Activité = Relevez, dans le texte sur l’accès aux médicaments innovants, tous les organes donnés entre parenthèses comme exemples de ce qu’on cessera d’isoler pour soigner le cancer.

Texte fourni =
= = = =

L’accès aux médicaments innovants devient un défi pour le système de soins

Le coût des anticancéreux a crû de 8 % l’an dernier et la tendance est à l’intensification des innovations.

Y aura-t-il demain des médicaments qu’on ne pourra pas se payer en France ? La Caisse nationale d’assurance-maladie (CNAM) souligne ce risque dans son rapport annuel : « L’arrivée des nouveaux traitements de l’hépatite C a provoqué une onde de choc dans tous les systèmes de santé. Pour la première fois, la question de l’accès à l’innovation médicamenteuse s’est posée non pas pour des pays en développement ou émergents, mais pour les pays les plus riches », rappelle-t-elle. La France, qui s’est montrée plus généreuse que ses voisins dans la distribution du Sovaldi contre l’hépatite C, ne fait pas exception. « La poursuite d’un large accès à l’innovation constituera un défi pour le système de santé dans les années à venir », insiste la CNAM.

Le séisme attendu se voit déjà dans les chiffres de l’Assurance-maladie en 2014. Les remboursements de médicaments délivrés à des patients ambulatoires (qui ne sont pas ou plus traités à l’hôpital) ont crû de 3,8 %, après des années de baisse. C’est l’effet hépatite C. Car si l’on exclut les médicaments « rétrocédés », en réalité achetés à la pharmacie hospitalière, comme le Sovaldi, la baisse des dépenses s’est au contraire accentuée : – 1,2 % l’an passé après – 0,7 % en 2013. Et la situation risque de se tendre dans les prochaines années, explique la Caisse. Jusqu’à présent l’innovation avait pu être financée grâce à l’arrivée des génériques, provoquant une baisse des prix des médicaments de l’ordre de 60 %. Mais ce mouvement touche à sa fin. A l’inverse, les nouvelles thérapies ciblées se multiplient. Elles sont plus coûteuses car elles ne peuvent être amorties sur une vaste population.

Le coût des traitements du cancer a ainsi crû de 150 millions d’euros l’an dernier (+ 8,4 %). En dix ans, la part des thérapies ciblées dans le marché des anticancéreux est passée de 11 % à 46 %. « Les innovations vont s’intensifier dans les années qui viennent : début 2014, sur les 6.200 molécules en cours de développement par les firmes, 30 % concernent l’onco-hématologie », indique la CNAM. De plus en plus, on va soigner le cancer en isolant un gène plutôt qu’un organe (poumon, gorge, prostate…), ce qui permettra sans doute un jour d’élargir le marché de ces traitements. Mais, en attendant, les économies d’échelle ne sont pas encore là, et il faut investir dans le coûteux séquençage du génome des patients.

= = = =

Entrées de données enregistrées
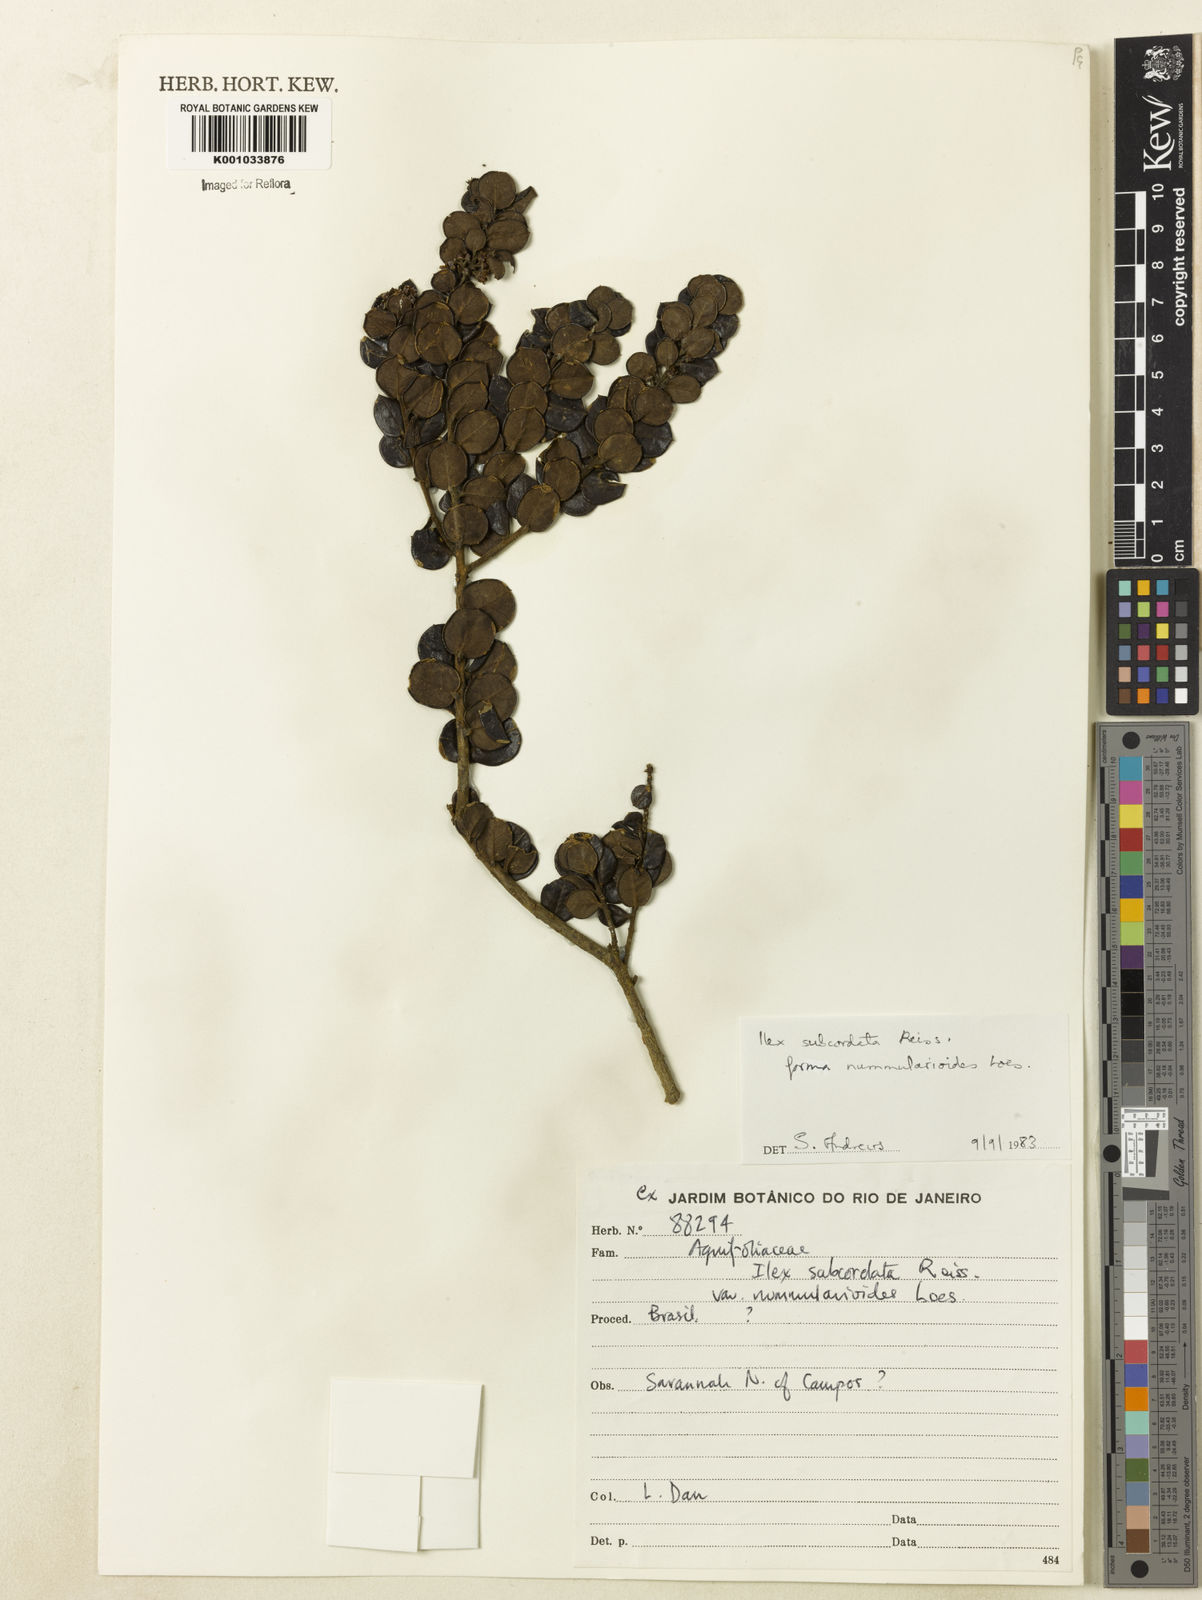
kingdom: Plantae
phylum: Tracheophyta
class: Magnoliopsida
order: Aquifoliales
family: Aquifoliaceae
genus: Ilex
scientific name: Ilex subcordata
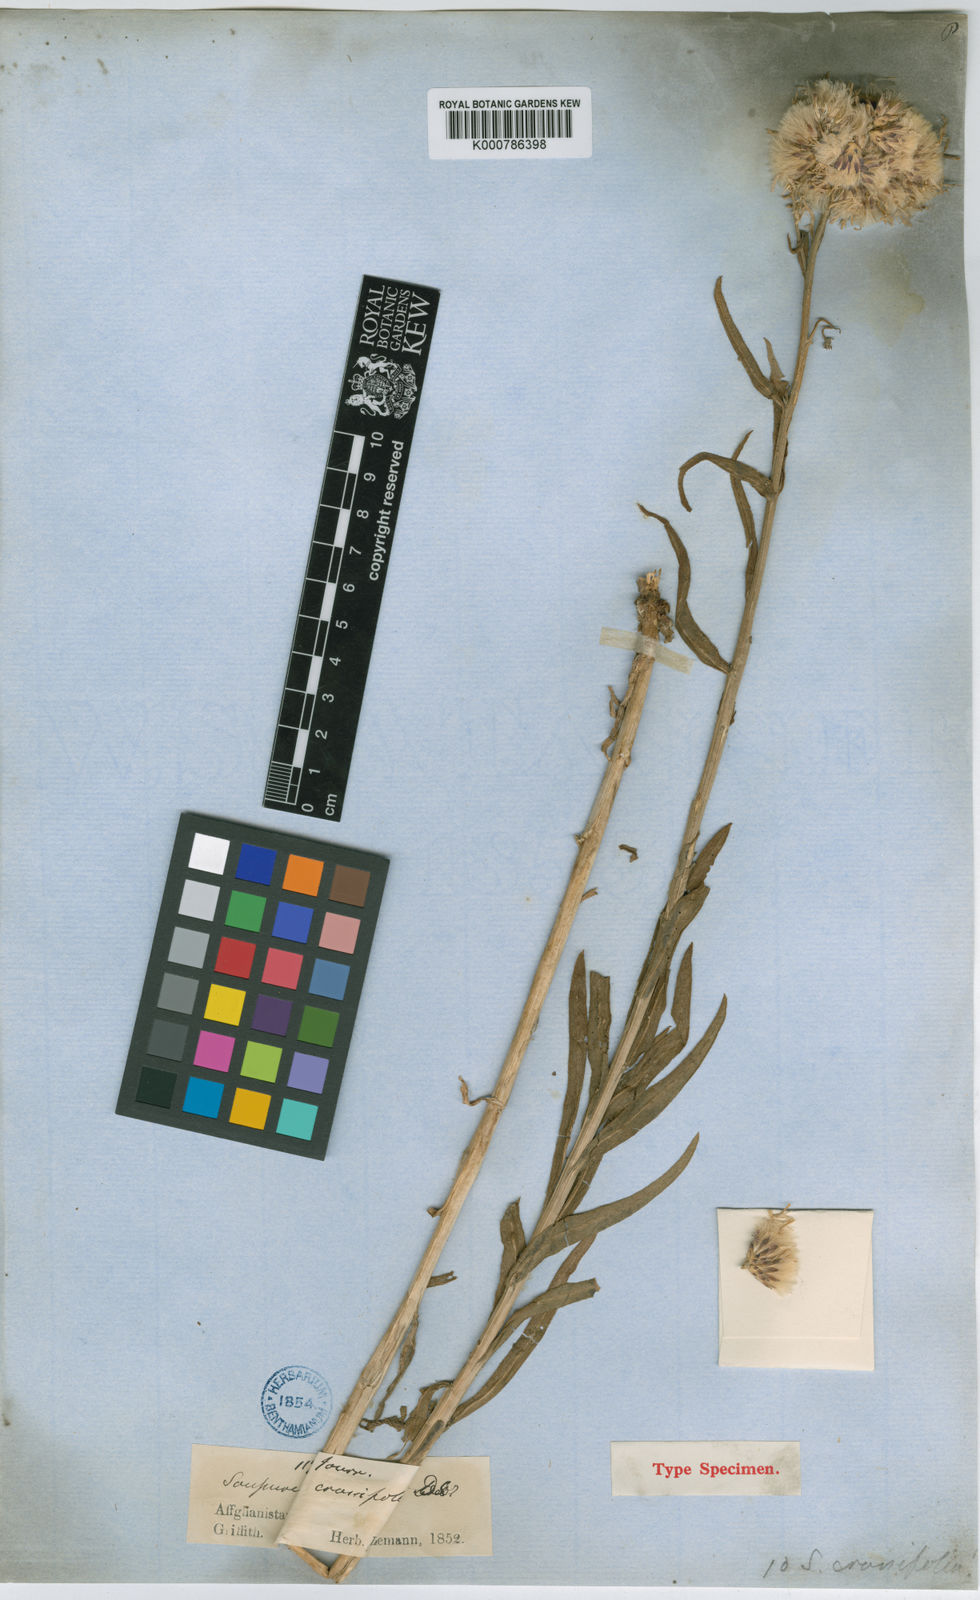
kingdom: Plantae
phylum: Tracheophyta
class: Magnoliopsida
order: Asterales
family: Asteraceae
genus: Saussurea
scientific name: Saussurea griffithii
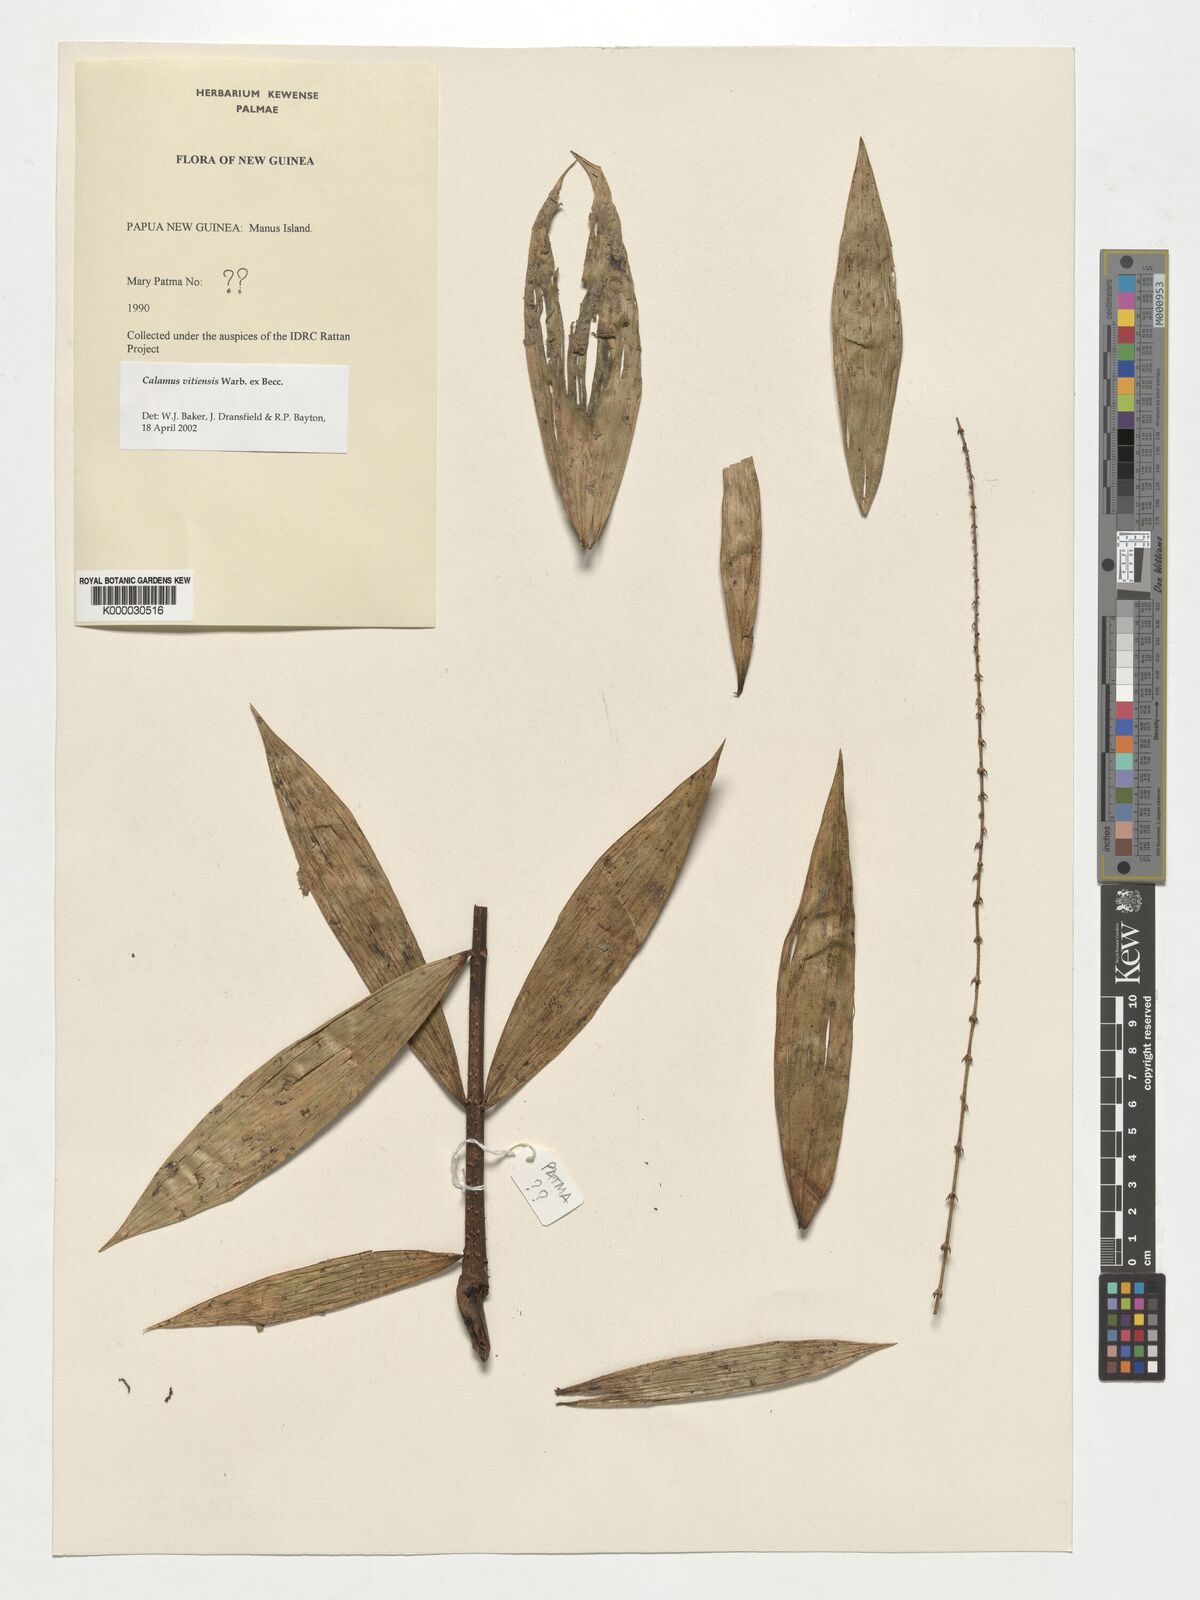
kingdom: Plantae
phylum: Tracheophyta
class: Liliopsida
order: Arecales
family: Arecaceae
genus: Calamus
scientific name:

= = = =

Corrigé détaillé = Poumon, gorge, prostate.